◆ Given passage ◆
----

Generating values which depend on each other fails
Opened this issue · 4 comments
I am looking for a way to generate values which depend on each other. In particular, I want to recreate the following simple example from ScalaCheck's User Guide (https://github.com/typelevel/scalacheck/blob/main/doc/UserGuide.md#generators), where two integer are generated, the first in the range of 10..20, the second has a lower bound which is twice as large as the first value:
// ScalaCheck Example
val myGen = for {
n <- Gen.choose(10,20)
m <- Gen.choose(2*n, 500)
} yield (n,m)My impression was that the gen.FlatMap() should provide the required functionality (in Scala, <- is a monadic assignment, implemented by FlatMap), but I failed to find a way to succeed.
I defined a simple struct to generate two values which can be fed into the property:
type IntPair struct {
Fst int
Snd int
}
properties.Property("ScalaCheck example for a pair", prop.ForAll(
func(p IntPair) bool {
a := p.Fst
b := p.Snd
return a*2 <= b
},
genIntPairScala(),
))The generator is a straight translation of the Scala code, first generating an integer and then generating a second via accessing the generated value of the first. Both generators are finally stored in the struct generator:
genIntPairScala := func() gopter.Gen {
n := gen.IntRange(10, 20).WithLabel("n (fst)")
m := n.FlatMap(func(v interface{}) gopter.Gen {
k := v.(int)
return gen.IntRange(2*k, 50)
}, reflect.TypeOf(int(0))).WithLabel("m (snd)")
var gen_map = map[string]gopter.Gen{"Fst": n, "Snd": m}
return gen.Struct(
reflect.TypeOf(IntPair{}),
gen_map,
)
}However, it does not work:
=== RUN TestGopterGenerators
! ScalaCheck example for a pair: Falsified after 10 passed tests.
n (fst), m (snd): {Fst:17 Snd:32}
n (fst), m (snd)_ORIGINAL (1 shrinks): {Fst:19 Snd:32}
Elapsed time: 233.121µs
properties.go:57: failed with initial seed: 1617636578517672000
Remark: I set the upper bound to 50 instead of 500. The property must still hold, but the generator has a smaller pool to pick suitable values: setting the upper bound to 500 often results in a passing property!

----

◆ What you should do ◆
Does each statement agree with the issue on generating dependent values? Answer yes or no for each and quote the deciding words of the issue.
(a) In the Go generator, the upper bound of the second integer is 500.
(b) The property was falsified after 10 passed tests.
(c) The first integer is generated in the range 10 to 20.
Use only the text above to respond.

◆ Information supplied ◆
----

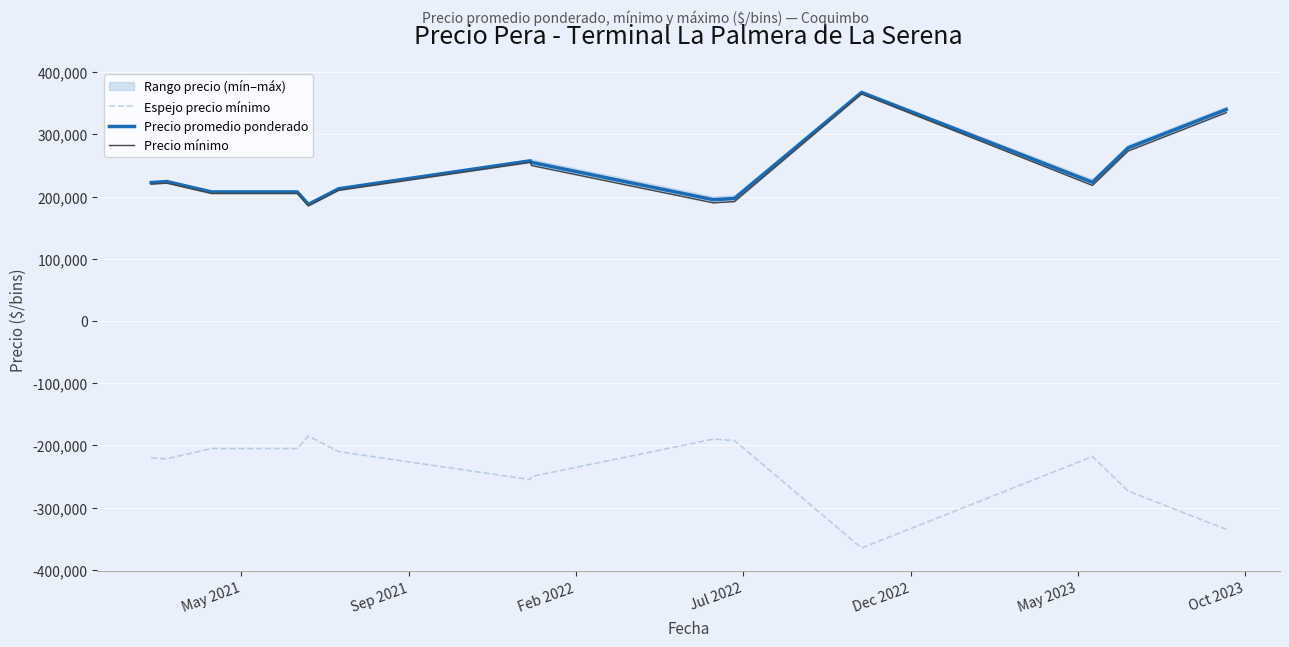

What is the minimum value for Espejo precio mínimo?

-365000.0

----

◆ Result of this task ◆
(a) No: "I set the upper bound to 50 instead of 500."
(b) Yes: "Falsified after 10 passed tests."
(c) Yes: "gen.IntRange(10, 20)"